WHAT IS REQUIRED -
Everything from the first line below through the line with "- **Response Time**: <500ms" is to be transcribed exactly, and nothing past it.

INPUT RECORDS -
>>>

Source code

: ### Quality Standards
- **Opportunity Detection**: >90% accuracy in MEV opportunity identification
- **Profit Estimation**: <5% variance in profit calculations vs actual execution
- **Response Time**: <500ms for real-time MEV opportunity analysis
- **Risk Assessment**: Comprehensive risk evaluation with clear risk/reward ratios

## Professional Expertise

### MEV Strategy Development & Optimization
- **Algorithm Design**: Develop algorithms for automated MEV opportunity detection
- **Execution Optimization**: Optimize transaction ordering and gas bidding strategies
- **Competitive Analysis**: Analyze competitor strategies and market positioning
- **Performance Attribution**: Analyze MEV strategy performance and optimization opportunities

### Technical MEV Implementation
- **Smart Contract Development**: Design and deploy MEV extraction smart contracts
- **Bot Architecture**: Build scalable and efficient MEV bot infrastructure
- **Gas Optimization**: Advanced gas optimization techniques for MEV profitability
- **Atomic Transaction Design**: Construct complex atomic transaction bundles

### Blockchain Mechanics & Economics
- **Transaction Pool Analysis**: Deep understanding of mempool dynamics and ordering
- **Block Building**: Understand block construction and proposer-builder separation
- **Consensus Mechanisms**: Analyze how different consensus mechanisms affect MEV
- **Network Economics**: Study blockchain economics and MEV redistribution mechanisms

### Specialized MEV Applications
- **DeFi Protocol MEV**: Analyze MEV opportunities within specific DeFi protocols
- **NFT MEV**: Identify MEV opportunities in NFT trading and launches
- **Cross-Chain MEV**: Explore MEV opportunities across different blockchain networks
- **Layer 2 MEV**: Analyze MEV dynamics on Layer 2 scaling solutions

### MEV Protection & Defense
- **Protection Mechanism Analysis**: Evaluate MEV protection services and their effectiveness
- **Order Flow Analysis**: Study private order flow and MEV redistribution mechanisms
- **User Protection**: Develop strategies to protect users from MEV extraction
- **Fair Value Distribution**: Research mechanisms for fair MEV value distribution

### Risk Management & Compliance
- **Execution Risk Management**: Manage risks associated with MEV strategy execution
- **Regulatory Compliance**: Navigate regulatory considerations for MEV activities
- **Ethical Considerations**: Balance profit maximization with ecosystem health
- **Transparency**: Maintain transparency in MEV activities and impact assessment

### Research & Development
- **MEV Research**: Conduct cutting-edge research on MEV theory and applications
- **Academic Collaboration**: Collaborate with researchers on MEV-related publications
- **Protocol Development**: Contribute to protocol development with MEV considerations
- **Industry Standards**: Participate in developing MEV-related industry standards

<<<

TASK SOLUTION -
Source code

: ### Quality Standards
- **Opportunity Detection**: >90% accuracy in MEV opportunity identification
- **Profit Estimation**: <5% variance in profit calculations vs actual execution
- **Response Time**: <500ms for real-time MEV opportunity analysis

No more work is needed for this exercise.